Discovering Shochu: Episode 9 – Awamori & Kokuto Shochu

Awamori shochu of Okinawa is the oldest form of distilled liquor in Japan, and is known to be the origin of shochu. Among all shochu, Awamori is rather unique.  It uses Thai-harvested long grain rice, and through adding black koji, it converts the entire ingredient base into an all-koji base.  Furthermore, Awamori goes through a unique method of aging called “shitsugi”, which develops its signature characteristics with deep aroma and flavor.


As for Kokuto shochu, the base utilizes fresh sugarcanes harvested from Amami Island that results in its distinctive rich aroma and elegant sweetness.  Some breweries take the extra step of processing molasses into brown sugar before brewing.  Both Awamori and Kokuto shochu are tropical brewed liquors that suit paring with a wide range of foods.


Characteristics & Varieties of Awamori


Thai rice, the raw ingredient in Awamori is the Indica strain.  It’s ideal for sake making due to its low levels of water, starch and protein.  The whole Thai rice comes in an enlongated and slender form, however, broken rice is used because (1) it has better water absorption, and (2) it promotes better propagation of koji due to its larger exposed surface area, both of which helps stabilize the brewing process.

Okinawa has year-round humidity in high-temperature conditions.  Awamori utilizes black koji to produce an extremely acidic moromi, which becomes highly resistant to deterioration and contamination.  This is especially important for being produced in such a warm climatic environment where quality control is more difficult than in colder surroundings.  In addition, black koji adds a flavor that’s distinctly Awamori.

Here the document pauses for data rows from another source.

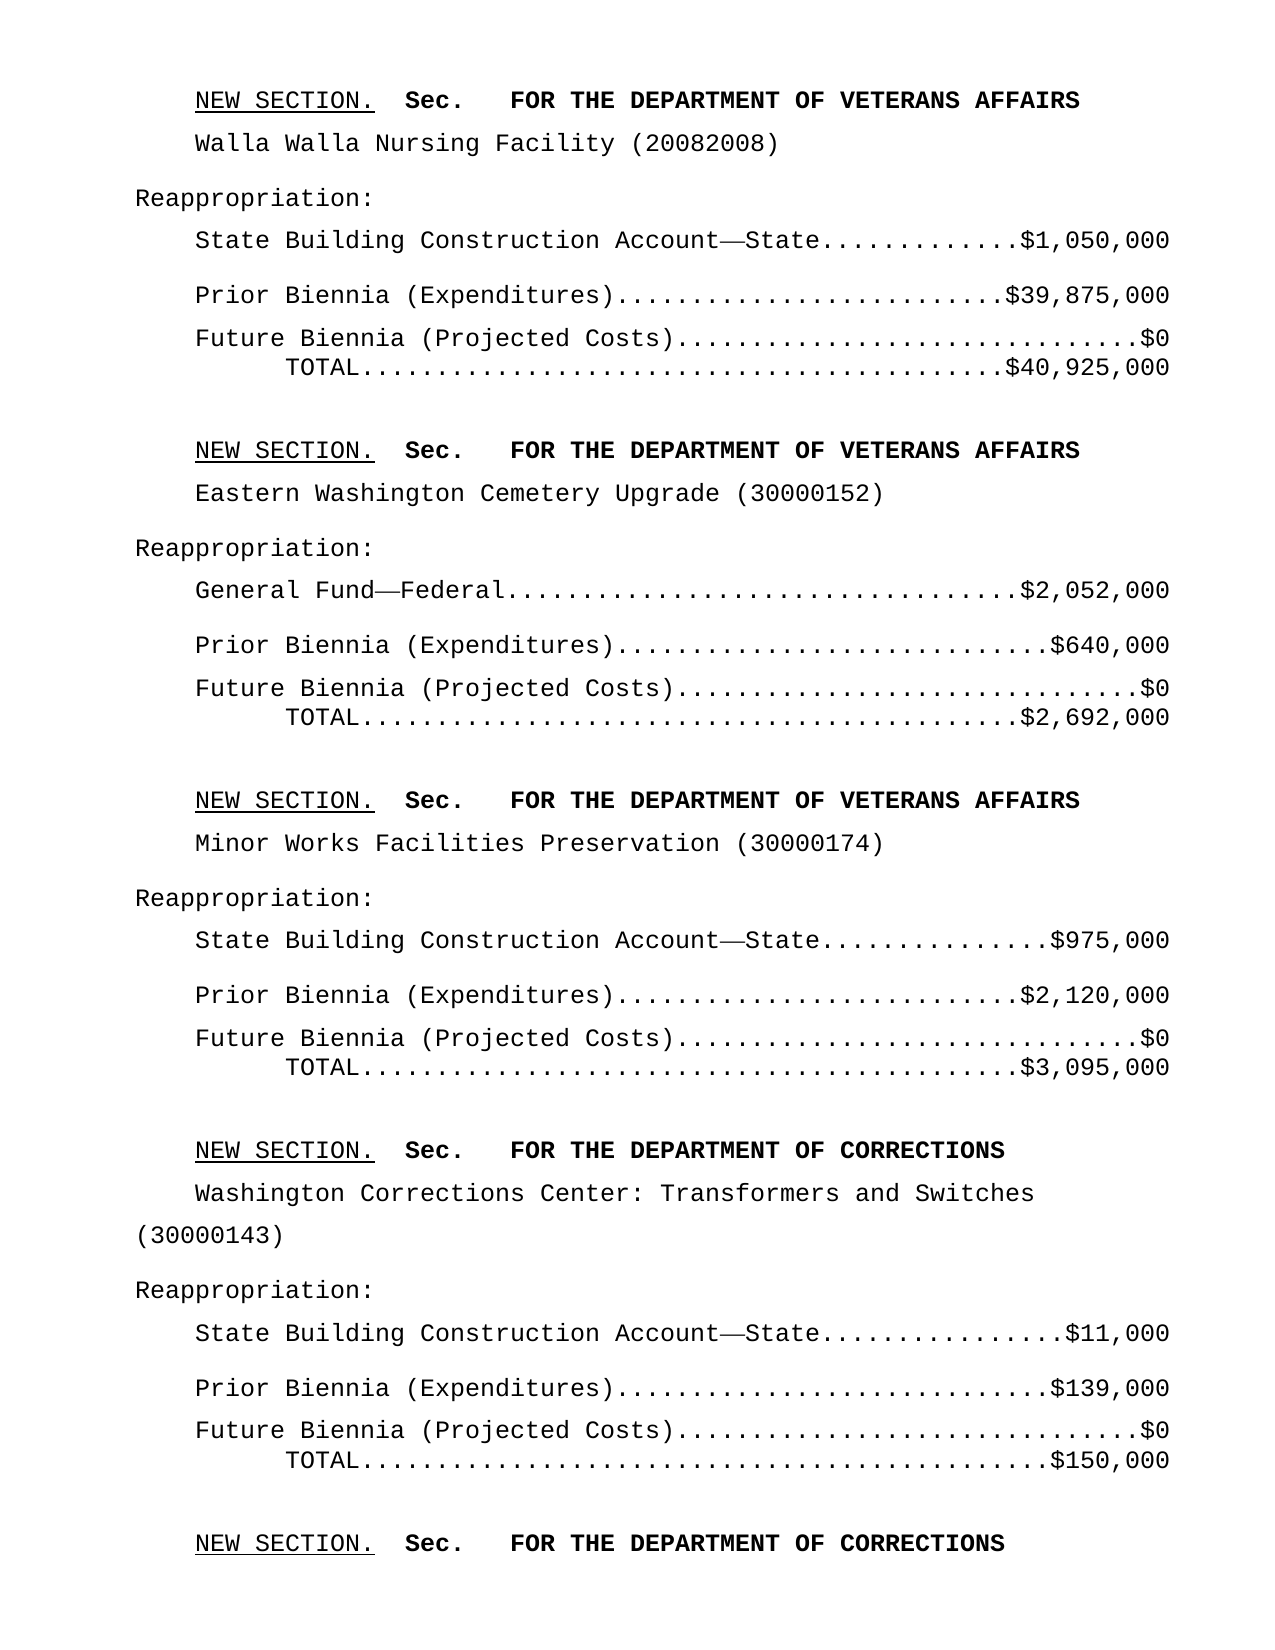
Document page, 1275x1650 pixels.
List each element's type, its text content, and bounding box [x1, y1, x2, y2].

text Reappropriation: [135, 1265, 1170, 1307]
text State Building Construction Account—State $11,000 [135, 1307, 1170, 1350]
text Walla Walla Nursing Facility (20082008) [135, 117, 1170, 160]
text NEW SECTION. Sec. FOR THE DEPARTMENT OF VETERANS AFFAIRS [135, 425, 1170, 467]
text Reappropriation: [135, 172, 1170, 215]
text Washington Corrections Center: Transformers and Switches (30000143) [135, 1167, 1170, 1252]
text Reappropriation: [135, 872, 1170, 915]
text Prior Biennia (Expenditures) $2,120,000 [135, 970, 1170, 1012]
text TOTAL $2,692,000 [135, 705, 1170, 733]
text Prior Biennia (Expenditures) $640,000 [135, 620, 1170, 662]
text Prior Biennia (Expenditures) $139,000 [135, 1362, 1170, 1405]
text Future Biennia (Projected Costs) $0 [135, 1405, 1170, 1447]
text TOTAL $150,000 [135, 1447, 1170, 1476]
text NEW SECTION. Sec. FOR THE DEPARTMENT OF CORRECTIONS [135, 1517, 1170, 1560]
text Eastern Washington Cemetery Upgrade (30000152) [135, 467, 1170, 510]
text State Building Construction Account—State $975,000 [135, 915, 1170, 957]
text TOTAL $40,925,000 [135, 355, 1170, 383]
text NEW SECTION. Sec. FOR THE DEPARTMENT OF VETERANS AFFAIRS [135, 775, 1170, 817]
text Reappropriation: [135, 522, 1170, 565]
text Minor Works Facilities Preservation (30000174) [135, 817, 1170, 860]
text Future Biennia (Projected Costs) $0 [135, 662, 1170, 705]
text TOTAL $3,095,000 [135, 1055, 1170, 1083]
text NEW SECTION. Sec. FOR THE DEPARTMENT OF CORRECTIONS [135, 1125, 1170, 1167]
text NEW SECTION. Sec. FOR THE DEPARTMENT OF VETERANS AFFAIRS [135, 75, 1170, 117]
text General Fund—Federal $2,052,000 [135, 565, 1170, 607]
text Future Biennia (Projected Costs) $0 [135, 1012, 1170, 1055]
text State Building Construction Account—State $1,050,000 [135, 215, 1170, 257]
text Prior Biennia (Expenditures) $39,875,000 [135, 270, 1170, 312]
text Future Biennia (Projected Costs) $0 [135, 312, 1170, 355]
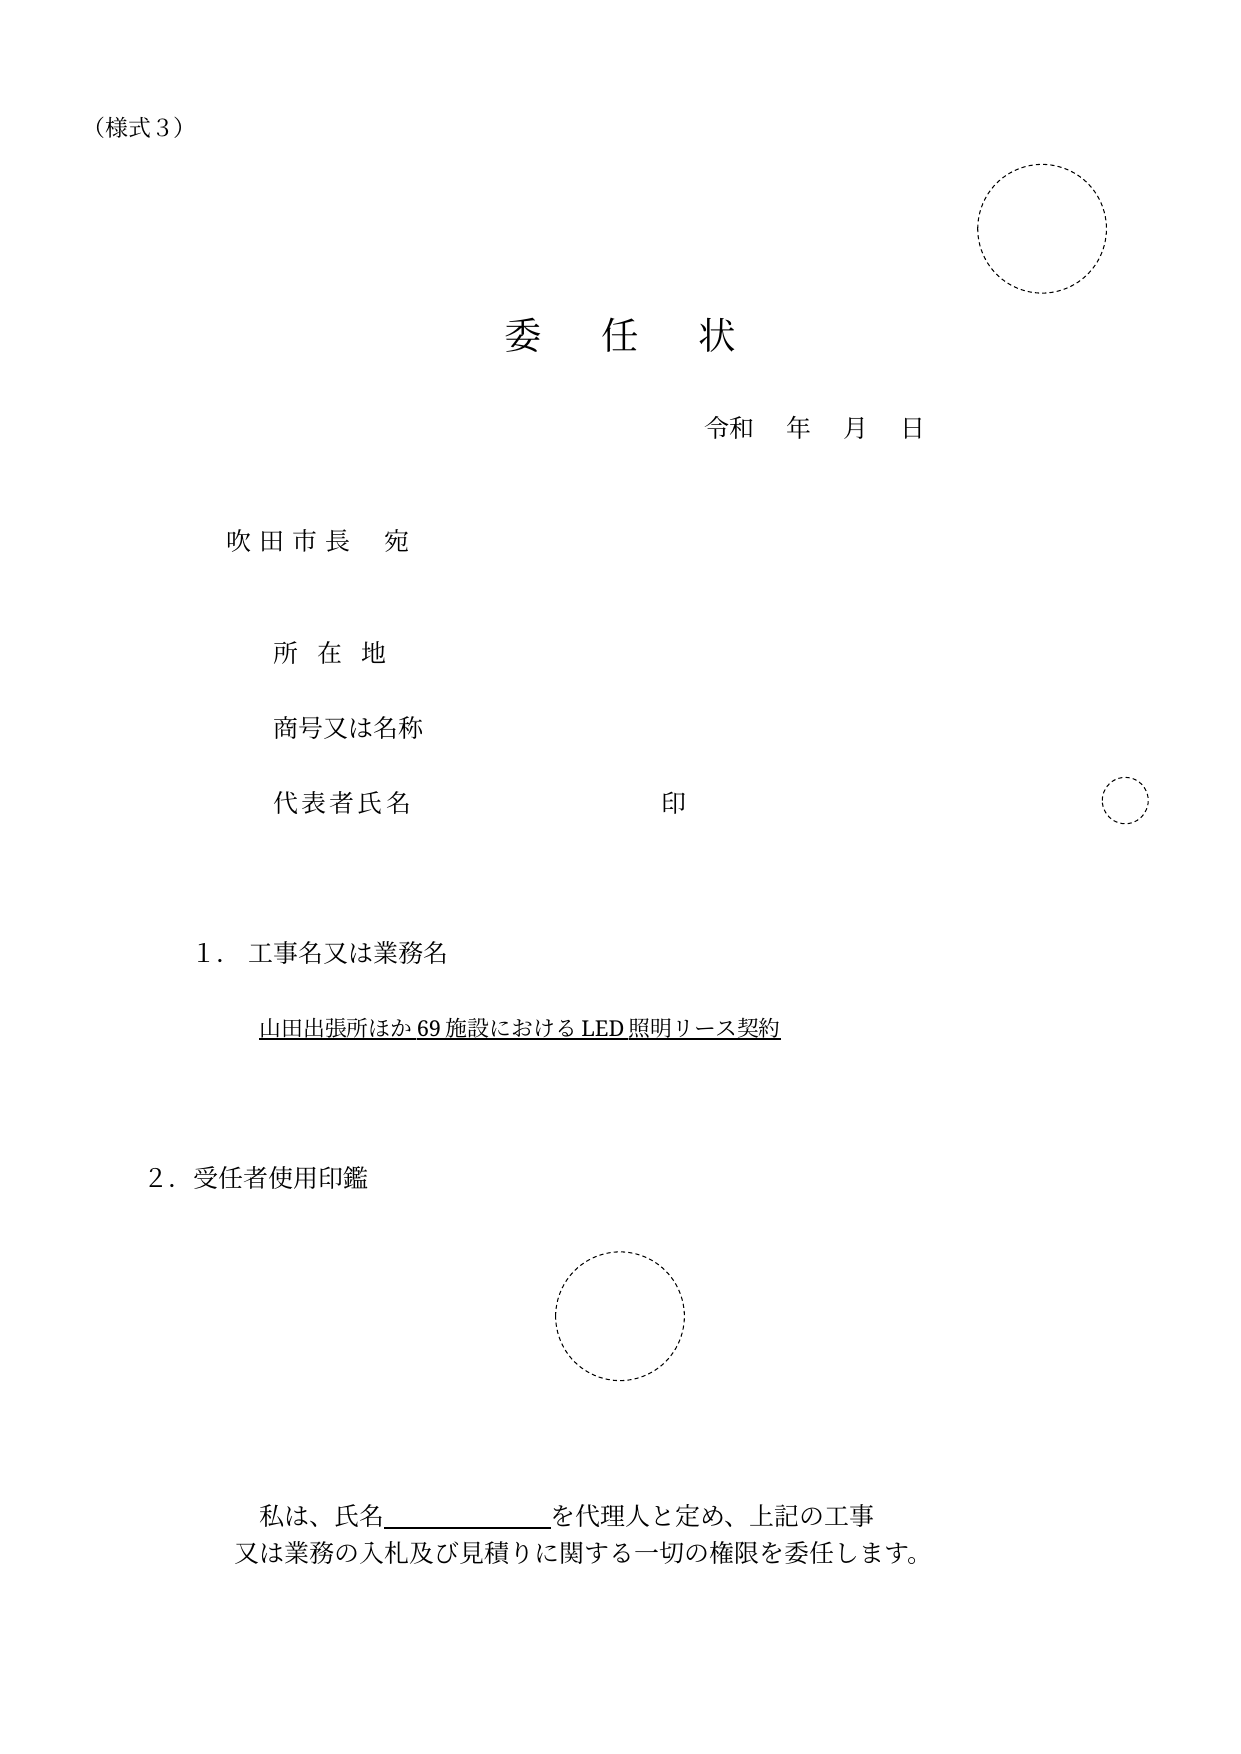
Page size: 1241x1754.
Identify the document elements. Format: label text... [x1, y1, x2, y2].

What is “shitsugi” aging method?


Shitsugi refers to a fraction blending technique applied to making aged shochu called kuus.  Jars containing shochu are arranged in chronological order according to their age, and as portions of the older brew are tapped for bottling, that jar is filled with the contents from the next succeeding jar in a “flavor-tempering” method.  This technique is base for the uniquely rich aroma associated to Awamori.


Flavor Styles & Recommendations


  1. Light & Refreshing (new sake):

Refreshing with sweet aroma and dry mouth feel.  Easy to drink.  Best enjoyed on the rocks or mixed with water.  Pairs well with wide range of foods and can be enjoyed before, during and after meals.  Great for Shochu beginners.


  1. Savoy & Full-body (old sake):

This has aroma of grains, nuts, mushrooms, spices and Moromi, with a well-balanced bitter taste and sweet taste. Can be enjoyed on the rocks, straight or mixed with hot water.


Awamori Shochu Food Pairing Picks


1) Compliments grilled, boiled and deep fried dishes.

2) Pairs well with sweet, bitter and savory flavored dishes.

3) Can stand up to densely seasoned and rich flavored dishes.

4) Great with tuna fish, pork and dark meat chicken.

5) Compliments Okinawan cuisine, Soki and Chanpurū.


Characteristics of Kokuto Shochu


  • Shochu made with sugarcane harvested in Amami Island.
  • Also called “shima zake” or “island sake” by the locals.  Gorgeously sweet aroma with full, well-rounded flavor.
  • Must strictly follow 3 guidelines:

(1) use koji, (2) use sugarcane grown and harvested in Amami Island, and (3) brewing limited within Amami Island.

Flavor Styles & Recommendations


  1. Sweet & Gorgeous:

Sweet and brisk aroma of sugarcane, quite similar to rum.  Can be enjoyed on the rocks or mixed with water.  Recommended for novice shochu drinkers or those who prefer sweet cocktails.  Pairs well with western cuisines.


  1. Savory & Full-Body:

Kokuto shochu made with a high proportion of rice koji, aged sugar cane, and through atmospheric distillation belong to this type.  Carries dense aroma and flavor of grilled apple, caramel sauce and honey. Best enjoyed on the rocks, straight or mixed with warm water. Pairs wells with stewed pork and spicy dishes.


Kokuto Shochu Food Pairing Picks


1) Compliments grilled, boiled and deep fried dishes.

2) Delicious with sweet, bitter and savory flavored dishes.

3) Pairs well with condiments such as sweet soy sauce.

4) Excellent when paired with dishes using brown sugar.

5) Highlights the natural sweetness and flavor of shrimp and crab.

6) Excellent when paired with Tori Meshi, a chicken rice dishes famous in Amami Island.